Although magnetic resonance imaging (MRI) or threedimensional (3D) US with reconstructed planes may aid the prenatal diagnosis, we believe that a careful and precise twodimensional (2D) US should be encouraged, since it may be satisfactory enough, in most cases, to demonstrate the sign of the connection between the gall bladder and the cyst, like in our case [10-15]. Indeed, MRI as well as 3D technology, although can be very useful in many cases, especially those of unfavourable fetal position, are expensive tools, require expert operators and are not readily available in some clinical contexts.

Biliary atresia presenting prenatally with a sub-hepatic cyst, although very rare, merits a special attention as this would trigger early surgery on the contrary of the strategy proposed with most other diagnosis: the US changes of the liver parenchyma, and the rising direct bilirubin in presence of acholic stool rapidly after at birth help for a rapid positive diagnosis of biliary atresia.

CC, when undiagnosed, would typically grow in size progressively with age until clinical symptoms or complications develop: the classic triad consist of jaundice (69%), abdominal mass and abdominal pain (caused by complications as cholangitis, bile obstruction or pancreatitis). In rare cases with a much prolonged course, chronic biliary obstruction is associated with prolonged icterus; evolution towards a secondary biliary cirrhosis and portal hypertension has been reported in rare cases. On the contrary, an incidental diagnosis done early in infancy (or a prenatal diagnosis as in our case) before clinical symptoms appear, is much likely to be associated with the absence of any complication and in particular biliary obstruction or pancreatitis [16,17]. As in our case, asymptomatic anicteric infants should be scheduled for elective surgery even in absence of complications, as evolution towards complication is the rule.
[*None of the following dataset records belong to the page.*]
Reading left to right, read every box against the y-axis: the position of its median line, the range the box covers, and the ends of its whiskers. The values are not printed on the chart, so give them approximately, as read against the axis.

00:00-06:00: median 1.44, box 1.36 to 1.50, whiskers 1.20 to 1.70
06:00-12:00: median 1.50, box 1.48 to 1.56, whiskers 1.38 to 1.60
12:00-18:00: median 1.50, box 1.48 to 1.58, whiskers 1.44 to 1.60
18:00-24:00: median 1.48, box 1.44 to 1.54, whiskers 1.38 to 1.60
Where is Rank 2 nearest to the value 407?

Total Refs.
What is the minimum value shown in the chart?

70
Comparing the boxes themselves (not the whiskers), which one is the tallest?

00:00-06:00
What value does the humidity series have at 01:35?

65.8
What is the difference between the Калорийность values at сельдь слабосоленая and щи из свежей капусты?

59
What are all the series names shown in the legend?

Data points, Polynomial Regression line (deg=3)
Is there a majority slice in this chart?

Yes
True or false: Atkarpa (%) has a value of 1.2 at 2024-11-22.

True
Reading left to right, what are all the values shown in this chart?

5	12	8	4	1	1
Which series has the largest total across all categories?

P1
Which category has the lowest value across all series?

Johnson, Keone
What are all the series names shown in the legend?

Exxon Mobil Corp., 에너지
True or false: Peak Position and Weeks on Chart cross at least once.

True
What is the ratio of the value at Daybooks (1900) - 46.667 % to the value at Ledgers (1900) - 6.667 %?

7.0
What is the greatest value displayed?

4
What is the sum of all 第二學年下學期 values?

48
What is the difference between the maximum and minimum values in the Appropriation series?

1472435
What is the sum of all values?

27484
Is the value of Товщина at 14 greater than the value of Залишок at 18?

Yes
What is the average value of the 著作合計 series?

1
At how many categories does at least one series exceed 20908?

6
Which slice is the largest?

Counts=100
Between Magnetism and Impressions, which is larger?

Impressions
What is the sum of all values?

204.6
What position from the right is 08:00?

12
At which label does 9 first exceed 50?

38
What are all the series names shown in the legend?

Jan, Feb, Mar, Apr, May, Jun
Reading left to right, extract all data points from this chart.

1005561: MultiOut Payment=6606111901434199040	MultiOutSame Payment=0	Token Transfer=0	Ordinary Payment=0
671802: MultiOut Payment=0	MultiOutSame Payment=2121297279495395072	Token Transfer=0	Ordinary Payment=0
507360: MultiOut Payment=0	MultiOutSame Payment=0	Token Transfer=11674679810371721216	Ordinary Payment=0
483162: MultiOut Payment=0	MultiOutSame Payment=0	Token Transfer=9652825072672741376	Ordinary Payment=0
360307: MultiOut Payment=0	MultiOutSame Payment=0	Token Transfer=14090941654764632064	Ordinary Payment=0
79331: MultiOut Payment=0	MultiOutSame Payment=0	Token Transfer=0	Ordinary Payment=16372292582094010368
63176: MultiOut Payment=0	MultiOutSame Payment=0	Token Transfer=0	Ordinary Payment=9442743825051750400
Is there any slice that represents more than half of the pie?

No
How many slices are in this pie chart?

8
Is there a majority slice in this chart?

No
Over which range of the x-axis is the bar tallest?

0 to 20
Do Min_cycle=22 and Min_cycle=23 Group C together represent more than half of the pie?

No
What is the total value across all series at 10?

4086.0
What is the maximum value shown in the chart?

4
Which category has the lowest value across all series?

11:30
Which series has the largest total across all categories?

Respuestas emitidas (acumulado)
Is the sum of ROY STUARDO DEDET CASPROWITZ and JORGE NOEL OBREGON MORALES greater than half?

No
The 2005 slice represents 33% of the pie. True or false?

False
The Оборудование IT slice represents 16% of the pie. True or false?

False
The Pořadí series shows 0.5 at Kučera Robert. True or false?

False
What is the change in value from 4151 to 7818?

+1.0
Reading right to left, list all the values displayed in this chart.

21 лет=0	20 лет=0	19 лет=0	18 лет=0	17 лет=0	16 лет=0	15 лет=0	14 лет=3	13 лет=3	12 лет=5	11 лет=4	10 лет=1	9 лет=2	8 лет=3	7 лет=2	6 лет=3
In neonates with no complications and in absence of signs of hepatic suffering (dilatation of the bile ducts at US, elevation of Gamnmaglutamyl- transferase, slight elevation of direct bilirubin) the best strategy may consists in waiting a few months and postponing surgery to when the child is 8-10 Kgs of weight: this strategy allow to do surgery in best conditions, from an anatomical, technical and anesthesiological point of view.

In cases presenting complications, surgery should be preceded by adequate management of the complication (drainage of biliary system, endoscopic shincterotomy, medical treatment of pancreatitis) [5,17].

The recommended treatment of CC is total resection of the cyst and of the extrahepatic bile ducts; resection of the cyst is important as malignant transformation of the biliary epithelium of cysts left in place has been described in young adults operated during childhood [17]. The biliary drainage is then restored by a Roux-en-Y hepaticojejunostomy reconstruction; long-term outcome of such operations is good, except for few patients presenting later in age with biliary obstruction and/or lithiasis caused by anastomotic stricture, which respond well to conventional management (radiological or surgical or both) [18]. For that reason, these patients needs a long-term follow-up consisting of US Doppler and liver tests at regular interval (annually or bi-annually).


Prenatal ultrasound of choledochal cyst by 2D-US is challenging but it is important for the proper prenatalpostnatal managment of the case. Currently, the improved and shared experience of operators, with an increasing number of cases reported in the literature, may be helpful for addressing such an issue.